* [Problem] Lift out, unaltered, the lines of the material below between the line holding "X12490215Y-11172712D01*" and the line holding "X12652120Y-11067950D01*", counting both.

* [Data for this task]
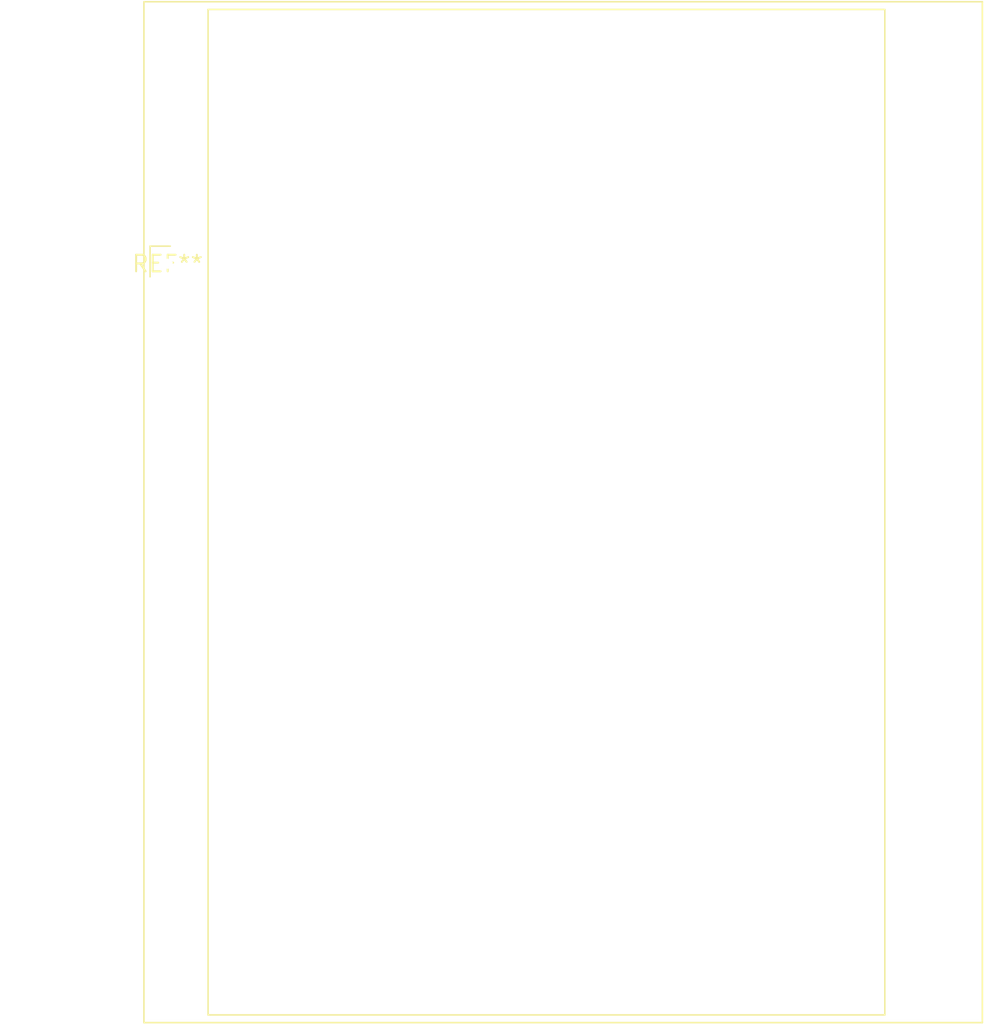
<source format=kicad_pcb>
(kicad_pcb (version 20240108) (generator pcbnew)

  (general
    (thickness 1.6)
  )

  (paper "A4")
  (layers
    (0 "F.Cu" signal)
    (31 "B.Cu" signal)
    (32 "B.Adhes" user "B.Adhesive")
    (33 "F.Adhes" user "F.Adhesive")
    (34 "B.Paste" user)
    (35 "F.Paste" user)
    (36 "B.SilkS" user "B.Silkscreen")
    (37 "F.SilkS" user "F.Silkscreen")
    (38 "B.Mask" user)
    (39 "F.Mask" user)
    (40 "Dwgs.User" user "User.Drawings")
    (41 "Cmts.User" user "User.Comments")
    (42 "Eco1.User" user "User.Eco1")
    (43 "Eco2.User" user "User.Eco2")
    (44 "Edge.Cuts" user)
    (45 "Margin" user)
    (46 "B.CrtYd" user "B.Courtyard")
    (47 "F.CrtYd" user "F.Courtyard")
    (48 "B.Fab" user)
    (49 "F.Fab" user)
    (50 "User.1" user)
    (51 "User.2" user)
    (52 "User.3" user)
    (53 "User.4" user)
    (54 "User.5" user)
    (55 "User.6" user)
    (56 "User.7" user)
    (57 "User.8" user)
    (58 "User.9" user)
  )

  (setup
    (pad_to_mask_clearance 0)
    (pcbplotparams
      (layerselection 0x00010fc_ffffffff)
      (plot_on_all_layers_selection 0x0000000_00000000)
      (disableapertmacros false)
      (usegerberextensions false)
      (usegerberattributes false)
      (usegerberadvancedattributes false)
      (creategerberjobfile false)
      (dashed_line_dash_ratio 12.000000)
      (dashed_line_gap_ratio 3.000000)
      (svgprecision 4)
      (plotframeref false)
      (viasonmask false)
      (mode 1)
      (useauxorigin false)
      (hpglpennumber 1)
      (hpglpenspeed 20)
      (hpglpendiameter 15.000000)
      (dxfpolygonmode false)
      (dxfimperialunits false)
      (dxfusepcbnewfont false)
      (psnegative false)
      (psa4output false)
      (plotreference false)
      (plotvalue false)
      (plotinvisibletext false)
      (sketchpadsonfab false)
      (subtractmaskfromsilk false)
      (outputformat 1)
      (mirror false)
      (drillshape 1)
      (scaleselection 1)
      (outputdirectory "")
    )
  )

  (net 0 "")

  (footprint "EA_DOGXL160-7_Backlight" (layer "F.Cu") (at 0 0))

)

</source>
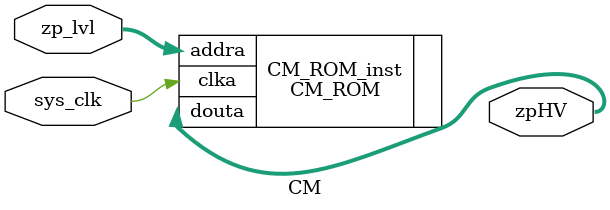
<source format=sv>
`timescale 100ps/100ps
module CM 
#(
    parameter Dpl = 16'd8
)
(
    input wire       sys_clk,
    input wire [1:0] zp_lvl,

    output wire [Dpl-1:0] zpHV
);

CM_ROM CM_ROM_inst
(
    .clka(sys_clk),
    .addra(zp_lvl),
    .douta(zpHV)
);
    
endmodule
</source>
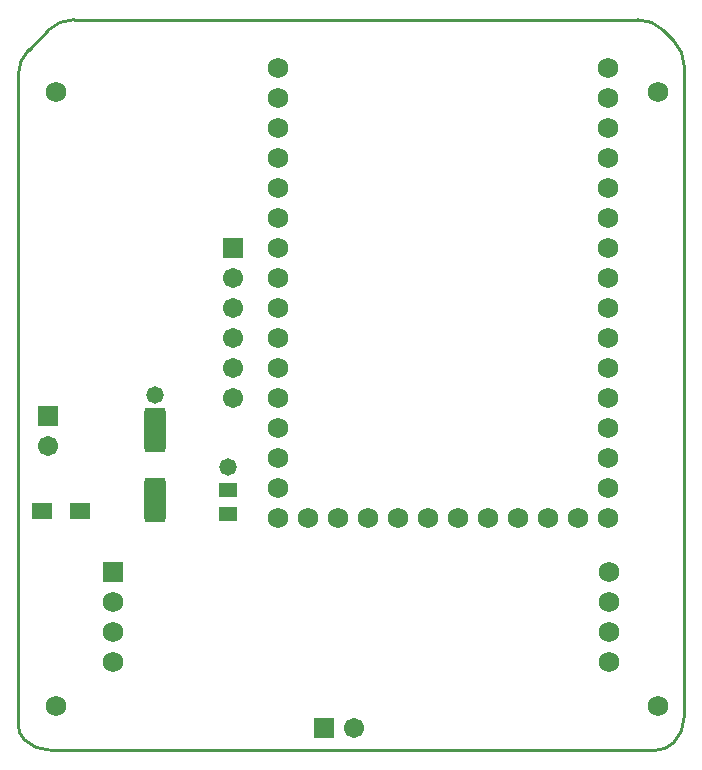
<source format=gts>
G04 Layer_Color=8388736*
%FSLAX25Y25*%
%MOIN*%
G70*
G01*
G75*
%ADD14C,0.01000*%
%ADD24R,0.07099X0.05524*%
G04:AMPARAMS|DCode=25|XSize=149.73mil|YSize=70.99mil|CornerRadius=11.87mil|HoleSize=0mil|Usage=FLASHONLY|Rotation=270.000|XOffset=0mil|YOffset=0mil|HoleType=Round|Shape=RoundedRectangle|*
%AMROUNDEDRECTD25*
21,1,0.14973,0.04724,0,0,270.0*
21,1,0.12598,0.07099,0,0,270.0*
1,1,0.02375,-0.02362,-0.06299*
1,1,0.02375,-0.02362,0.06299*
1,1,0.02375,0.02362,0.06299*
1,1,0.02375,0.02362,-0.06299*
%
%ADD25ROUNDEDRECTD25*%
%ADD26R,0.06312X0.05131*%
%ADD27R,0.06706X0.06706*%
%ADD28C,0.06706*%
%ADD29C,0.06800*%
%ADD30R,0.06800X0.06800*%
%ADD31R,0.06706X0.06706*%
%ADD32C,0.05800*%
D14*
X360035Y343464D02*
G03*
X351500Y347000I-8535J-8535D01*
G01*
X367000Y331500D02*
G03*
X363464Y340036I-12071J0D01*
G01*
Y105965D02*
G03*
X367000Y114500I-8535J8535D01*
G01*
X357515Y103500D02*
G03*
X363464Y105965I0J8414D01*
G01*
X146965Y107036D02*
G03*
X155500Y103500I8535J8535D01*
G01*
X145000Y111778D02*
G03*
X146965Y107036I6707J0D01*
G01*
X148536Y337035D02*
G03*
X145000Y328500I8535J-8535D01*
G01*
X163500Y347000D02*
G03*
X154964Y343464I0J-12071D01*
G01*
X281000Y347000D02*
X351500D01*
X360035Y343464D02*
X363464Y340036D01*
X367000Y114500D02*
Y331500D01*
X155500Y103500D02*
X357515D01*
X145000Y111778D02*
Y319500D01*
Y328500D01*
X148536Y337035D02*
X154964Y343464D01*
X163500Y347000D02*
X281000D01*
D24*
X165602Y183157D02*
D03*
X153004D02*
D03*
D25*
X190500Y210228D02*
D03*
Y187000D02*
D03*
D26*
X215000Y190243D02*
D03*
Y182369D02*
D03*
D27*
X216653Y270953D02*
D03*
X154848Y215000D02*
D03*
D28*
X216653Y260953D02*
D03*
Y250953D02*
D03*
Y240953D02*
D03*
Y230953D02*
D03*
Y220953D02*
D03*
X154848Y205000D02*
D03*
X257000Y111000D02*
D03*
D29*
X342000Y133000D02*
D03*
Y143000D02*
D03*
Y153000D02*
D03*
Y163000D02*
D03*
X176646Y153000D02*
D03*
Y143000D02*
D03*
Y133000D02*
D03*
X231646Y181000D02*
D03*
Y191000D02*
D03*
Y201000D02*
D03*
Y211000D02*
D03*
Y221000D02*
D03*
Y231000D02*
D03*
Y241000D02*
D03*
Y251000D02*
D03*
Y261000D02*
D03*
Y271000D02*
D03*
Y281000D02*
D03*
Y291000D02*
D03*
Y301000D02*
D03*
Y311000D02*
D03*
Y321000D02*
D03*
Y331000D02*
D03*
X241646Y181000D02*
D03*
X251646D02*
D03*
X261646D02*
D03*
X271646D02*
D03*
X281646D02*
D03*
X291646D02*
D03*
X301646D02*
D03*
X311646D02*
D03*
X321646D02*
D03*
X331646D02*
D03*
X341646D02*
D03*
Y191000D02*
D03*
Y201000D02*
D03*
Y211000D02*
D03*
Y221000D02*
D03*
Y231000D02*
D03*
Y241000D02*
D03*
Y251000D02*
D03*
Y261000D02*
D03*
Y271000D02*
D03*
Y281000D02*
D03*
Y291000D02*
D03*
Y301000D02*
D03*
Y311000D02*
D03*
Y321000D02*
D03*
Y331000D02*
D03*
X157480Y118110D02*
D03*
X358268D02*
D03*
X157480Y322835D02*
D03*
X358268D02*
D03*
D30*
X176646Y163000D02*
D03*
D31*
X247000Y111000D02*
D03*
D32*
X215000Y198000D02*
D03*
X190500Y222000D02*
D03*
M02*

</source>
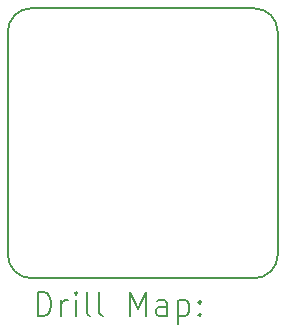
<source format=gbr>
%TF.GenerationSoftware,KiCad,Pcbnew,8.0.8*%
%TF.CreationDate,2025-02-11T20:59:32-05:00*%
%TF.ProjectId,IMU,494d552e-6b69-4636-9164-5f7063625858,rev?*%
%TF.SameCoordinates,Original*%
%TF.FileFunction,Drillmap*%
%TF.FilePolarity,Positive*%
%FSLAX45Y45*%
G04 Gerber Fmt 4.5, Leading zero omitted, Abs format (unit mm)*
G04 Created by KiCad (PCBNEW 8.0.8) date 2025-02-11 20:59:32*
%MOMM*%
%LPD*%
G01*
G04 APERTURE LIST*
%ADD10C,0.160000*%
%ADD11C,0.200000*%
G04 APERTURE END LIST*
D10*
X12342200Y-10881800D02*
X14228201Y-10881800D01*
X12342200Y-10881800D02*
G75*
G02*
X12142200Y-10681800I0J200000D01*
G01*
X14428201Y-10681800D02*
G75*
G02*
X14228201Y-10881801I-200001J0D01*
G01*
X14428201Y-10681800D02*
X14428201Y-8795800D01*
X14228201Y-8595800D02*
X12342200Y-8595800D01*
X12142200Y-8795800D02*
X12142200Y-10681800D01*
X14228201Y-8595800D02*
G75*
G02*
X14428200Y-8795800I-1J-200000D01*
G01*
X12142200Y-8795800D02*
G75*
G02*
X12342200Y-8595800I200000J0D01*
G01*
D11*
X12394977Y-11201284D02*
X12394977Y-11001284D01*
X12394977Y-11001284D02*
X12442596Y-11001284D01*
X12442596Y-11001284D02*
X12471167Y-11010808D01*
X12471167Y-11010808D02*
X12490215Y-11029855D01*
X12490215Y-11029855D02*
X12499739Y-11048903D01*
X12499739Y-11048903D02*
X12509262Y-11086998D01*
X12509262Y-11086998D02*
X12509262Y-11115570D01*
X12509262Y-11115570D02*
X12499739Y-11153665D01*
X12499739Y-11153665D02*
X12490215Y-11172712D01*
X12490215Y-11172712D02*
X12471167Y-11191760D01*
X12471167Y-11191760D02*
X12442596Y-11201284D01*
X12442596Y-11201284D02*
X12394977Y-11201284D01*
X12594977Y-11201284D02*
X12594977Y-11067950D01*
X12594977Y-11106046D02*
X12604501Y-11086998D01*
X12604501Y-11086998D02*
X12614024Y-11077474D01*
X12614024Y-11077474D02*
X12633072Y-11067950D01*
X12633072Y-11067950D02*
X12652120Y-11067950D01*
X12718786Y-11201284D02*
X12718786Y-11067950D01*
X12718786Y-11001284D02*
X12709262Y-11010808D01*
X12709262Y-11010808D02*
X12718786Y-11020331D01*
X12718786Y-11020331D02*
X12728310Y-11010808D01*
X12728310Y-11010808D02*
X12718786Y-11001284D01*
X12718786Y-11001284D02*
X12718786Y-11020331D01*
X12842596Y-11201284D02*
X12823548Y-11191760D01*
X12823548Y-11191760D02*
X12814024Y-11172712D01*
X12814024Y-11172712D02*
X12814024Y-11001284D01*
X12947358Y-11201284D02*
X12928310Y-11191760D01*
X12928310Y-11191760D02*
X12918786Y-11172712D01*
X12918786Y-11172712D02*
X12918786Y-11001284D01*
X13175929Y-11201284D02*
X13175929Y-11001284D01*
X13175929Y-11001284D02*
X13242596Y-11144141D01*
X13242596Y-11144141D02*
X13309262Y-11001284D01*
X13309262Y-11001284D02*
X13309262Y-11201284D01*
X13490215Y-11201284D02*
X13490215Y-11096522D01*
X13490215Y-11096522D02*
X13480691Y-11077474D01*
X13480691Y-11077474D02*
X13461643Y-11067950D01*
X13461643Y-11067950D02*
X13423548Y-11067950D01*
X13423548Y-11067950D02*
X13404501Y-11077474D01*
X13490215Y-11191760D02*
X13471167Y-11201284D01*
X13471167Y-11201284D02*
X13423548Y-11201284D01*
X13423548Y-11201284D02*
X13404501Y-11191760D01*
X13404501Y-11191760D02*
X13394977Y-11172712D01*
X13394977Y-11172712D02*
X13394977Y-11153665D01*
X13394977Y-11153665D02*
X13404501Y-11134617D01*
X13404501Y-11134617D02*
X13423548Y-11125093D01*
X13423548Y-11125093D02*
X13471167Y-11125093D01*
X13471167Y-11125093D02*
X13490215Y-11115570D01*
X13585453Y-11067950D02*
X13585453Y-11267950D01*
X13585453Y-11077474D02*
X13604501Y-11067950D01*
X13604501Y-11067950D02*
X13642596Y-11067950D01*
X13642596Y-11067950D02*
X13661643Y-11077474D01*
X13661643Y-11077474D02*
X13671167Y-11086998D01*
X13671167Y-11086998D02*
X13680691Y-11106046D01*
X13680691Y-11106046D02*
X13680691Y-11163189D01*
X13680691Y-11163189D02*
X13671167Y-11182236D01*
X13671167Y-11182236D02*
X13661643Y-11191760D01*
X13661643Y-11191760D02*
X13642596Y-11201284D01*
X13642596Y-11201284D02*
X13604501Y-11201284D01*
X13604501Y-11201284D02*
X13585453Y-11191760D01*
X13766405Y-11182236D02*
X13775929Y-11191760D01*
X13775929Y-11191760D02*
X13766405Y-11201284D01*
X13766405Y-11201284D02*
X13756882Y-11191760D01*
X13756882Y-11191760D02*
X13766405Y-11182236D01*
X13766405Y-11182236D02*
X13766405Y-11201284D01*
X13766405Y-11077474D02*
X13775929Y-11086998D01*
X13775929Y-11086998D02*
X13766405Y-11096522D01*
X13766405Y-11096522D02*
X13756882Y-11086998D01*
X13756882Y-11086998D02*
X13766405Y-11077474D01*
X13766405Y-11077474D02*
X13766405Y-11096522D01*
M02*

</source>
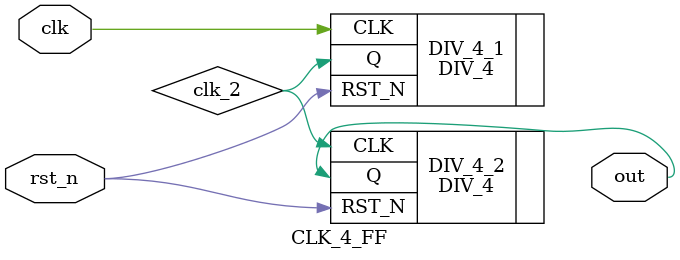
<source format=v>
module CLK_4_FF (
	input clk,
	input rst_n,  
	output out
);

	wire clk_2;

	DIV_4 DIV_4_1 (
		.CLK(clk),
		.RST_N(rst_n),
		.Q(clk_2)
	);

	DIV_4 DIV_4_2 (
		.CLK(clk_2),
		.RST_N(rst_n),
		.Q(out)
	);


endmodule
</source>
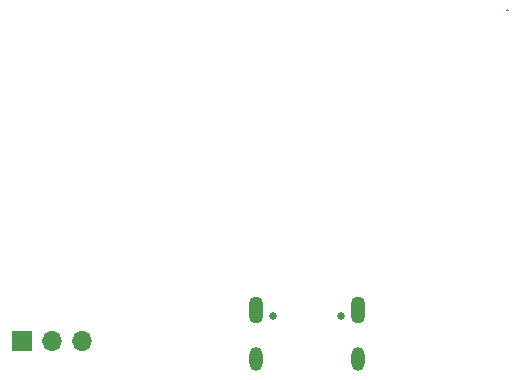
<source format=gbr>
%TF.GenerationSoftware,KiCad,Pcbnew,7.0.10*%
%TF.CreationDate,2025-07-15T10:48:48-04:00*%
%TF.ProjectId,EMGauntlet,454d4761-756e-4746-9c65-742e6b696361,rev?*%
%TF.SameCoordinates,Original*%
%TF.FileFunction,Soldermask,Bot*%
%TF.FilePolarity,Negative*%
%FSLAX46Y46*%
G04 Gerber Fmt 4.6, Leading zero omitted, Abs format (unit mm)*
G04 Created by KiCad (PCBNEW 7.0.10) date 2025-07-15 10:48:48*
%MOMM*%
%LPD*%
G01*
G04 APERTURE LIST*
%ADD10R,1.700000X1.700000*%
%ADD11O,1.700000X1.700000*%
%ADD12C,0.650000*%
%ADD13O,1.254000X2.304000*%
%ADD14O,1.104000X2.004000*%
G04 APERTURE END LIST*
%TO.C,G\u002A\u002A\u002A*%
G36*
X176614545Y-90912278D02*
G01*
X176610108Y-90945790D01*
X176499090Y-91034546D01*
X176472962Y-91033222D01*
X176383636Y-90983632D01*
X176388949Y-90965112D01*
X176499090Y-90861364D01*
X176543813Y-90843324D01*
X176614545Y-90912278D01*
G37*
%TD*%
D10*
%TO.C,J2*%
X135420000Y-119000000D03*
D11*
X137960000Y-119000000D03*
X140500000Y-119000000D03*
%TD*%
D12*
%TO.C,J3*%
X156610000Y-116820000D03*
X162390000Y-116820000D03*
D13*
X155180000Y-116320000D03*
X163820000Y-116320000D03*
D14*
X155180000Y-120500000D03*
X163820000Y-120500000D03*
%TD*%
M02*

</source>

* [Task answer]
X12490215Y-11172712D01*
X12490215Y-11172712D02*
X12471167Y-11191760D01*
X12471167Y-11191760D02*
X12442596Y-11201284D01*
X12442596Y-11201284D02*
X12394977Y-11201284D01*
X12594977Y-11201284D02*
X12594977Y-11067950D01*
X12594977Y-11106046D02*
X12604501Y-11086998D01*
X12604501Y-11086998D02*
X12614024Y-11077474D01*
X12614024Y-11077474D02*
X12633072Y-11067950D01*
X12633072Y-11067950D02*
X12652120Y-11067950D01*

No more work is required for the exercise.